Nonetheless, the cash-on-cash come back is not without validity. It certainly will provide real estate investors a quick way to compare investment opportunities and comparable income-producing properties.

How to Calculate

Money on Cash Return = Annual Cash Flow / Cash Investment

What It Means

Before we consider an example, why don’t be sure we understand the components of the particular formula. This will be crucial for you to figure out cash-on-cash correctly in your own rental real estate analysis.
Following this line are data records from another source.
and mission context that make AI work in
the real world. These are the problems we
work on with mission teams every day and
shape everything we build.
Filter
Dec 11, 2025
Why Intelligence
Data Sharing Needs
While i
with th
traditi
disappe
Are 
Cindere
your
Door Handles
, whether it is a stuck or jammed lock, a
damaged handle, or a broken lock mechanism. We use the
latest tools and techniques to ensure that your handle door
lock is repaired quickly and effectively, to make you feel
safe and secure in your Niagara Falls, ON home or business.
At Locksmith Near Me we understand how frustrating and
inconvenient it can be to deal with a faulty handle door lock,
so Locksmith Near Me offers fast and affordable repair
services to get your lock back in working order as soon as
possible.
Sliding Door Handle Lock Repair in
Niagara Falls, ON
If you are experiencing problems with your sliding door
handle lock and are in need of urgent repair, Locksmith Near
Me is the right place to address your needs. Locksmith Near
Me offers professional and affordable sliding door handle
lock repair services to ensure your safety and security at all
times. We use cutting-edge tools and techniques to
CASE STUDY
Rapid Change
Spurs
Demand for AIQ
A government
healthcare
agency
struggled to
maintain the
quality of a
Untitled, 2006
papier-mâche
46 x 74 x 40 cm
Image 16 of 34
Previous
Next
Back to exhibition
1) Annual Cash Flow : This is the cash flow before tax (CFBT) in opposition to the cash flow after taxes (CFAT). In other words, it’s the cash flow for your first-year without an adjustment for Federal government income tax. CFBT is calculated by computing annual rental income less annual operating expense less annual debt service or loan payment.

2) Cash Investment – This is the total amount of initial cash needed to purchase the property and includes the down payment, loan points, escrow plus title fees, appraisal, and examination costs.
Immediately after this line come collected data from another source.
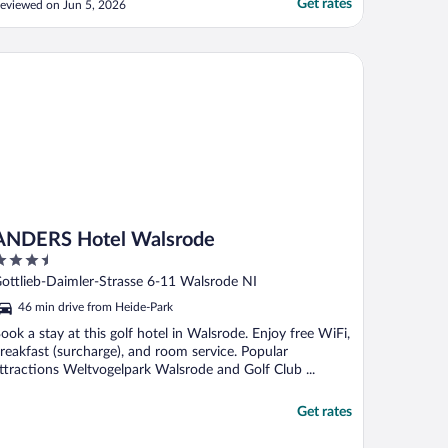
Get rates
eviewed on Jun 5, 2026
omeone grabs your key, oh well. There is
-2 staff there in the mornings to run the
reakfast and clean rooms. If something
DERS Hotel Walsrode
oes wrong, and ..."
ANDERS Hotel Walsrode
.5
ut
ottlieb-Daimler-Strasse 6-11 Walsrode NI
f
46 min drive from Heide-Park
ook a stay at this golf hotel in Walsrode. Enjoy free WiFi,
reakfast (surcharge), and room service. Popular
ttractions Weltvogelpark Walsrode and Golf Club ...
Get rates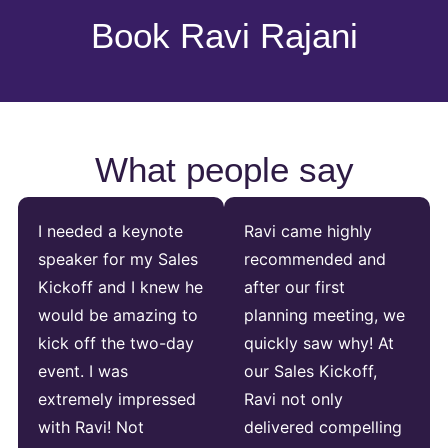
Book Ravi Rajani
What people say
I needed a keynote
Ravi came highly
speaker for my Sales
recommended and
Kickoff and I knew he
after our first
would be amazing to
planning meeting, we
kick off the two-day
quickly saw why! At
event. I was
our Sales Kickoff,
extremely impressed
Ravi not only
with Ravi! Not
delivered compelling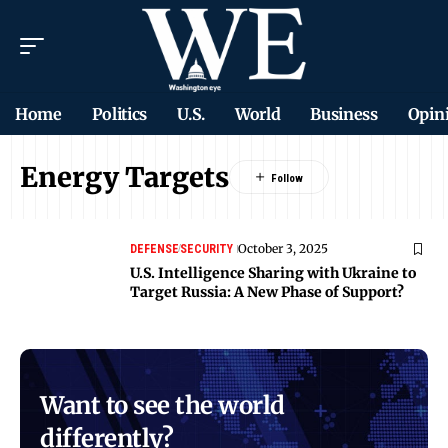
Home
Politics
U.S.
World
Business
Opin
Energy Targets
October 3, 2025
DEFENSE
SECURITY
U.S. Intelligence Sharing with Ukraine to
Target Russia: A New Phase of Support?
Want to see the world
differently?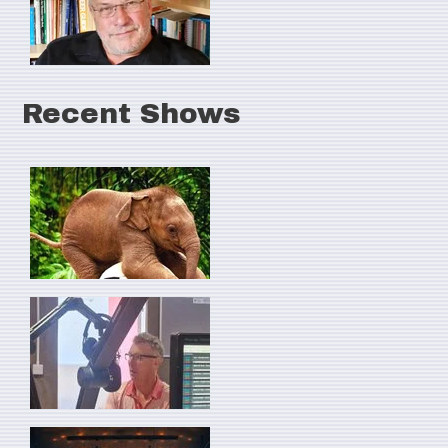
Recent Shows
Okay, let’s figure out a cash-on-cash return.

You’re examining the profitability of a six-unit house building according to the following scenario. Each one of the six units collects $1, 000 per month. You estimate the first year’s operating expenses will be $28, 800. Your mortgage requires $126, 1000 down, loan points of $2, 940, and a monthly loan payment of $1, 956. You estimate your closing costs, i. e., escrow, title, inspections, and evaluation fees, at $2, 100.

First, compute the annual cash flow:

Major Scheduled Income $72, 000 ((6 units x $1, 000) by 12)) less Operating Expenses associated with $28, 800 equals $43, 200 (Net Operating Income) less Home loan Payment $23, 472 ($1, 956 x 12) = $19, 728 Cash Flow

Next, compute your cash investment:

Down Payment of $126, 000 in addition Loan Points of $2, 940 plus Closing Costs of $2, 100 = $131, 040 Money Investment

Finally, compute CoC:

Cash on Cash Return = Annual Cash Flow / Cash Investment, or, $19, 728 / $131, 040 = 15. 06%

Okay, now let’s apply it.

You’re trying to decide where to invest $126, 000 money. You can invest it in a 3% T-Bill at your local bank or even, as you just discovered, you can purchase a six-unit rental income property and get a cash-on-cash return of fifteen. 06%. What do you do next? You might want to perform a full-blown real estate analysis on the real estate and look at some other key profits and measures. Though on the surface, the investment real estate appears to be the most prudent real estate investing choice, you can’t make a decision without having more information and a more complete real-estate analysis.

But here’s the caveat. Be sure to use credible property information for your analysis; confirm that everything the vendor or agent gives to you is definitely complete and accurate; compute most numbers and property data concisely and carefully.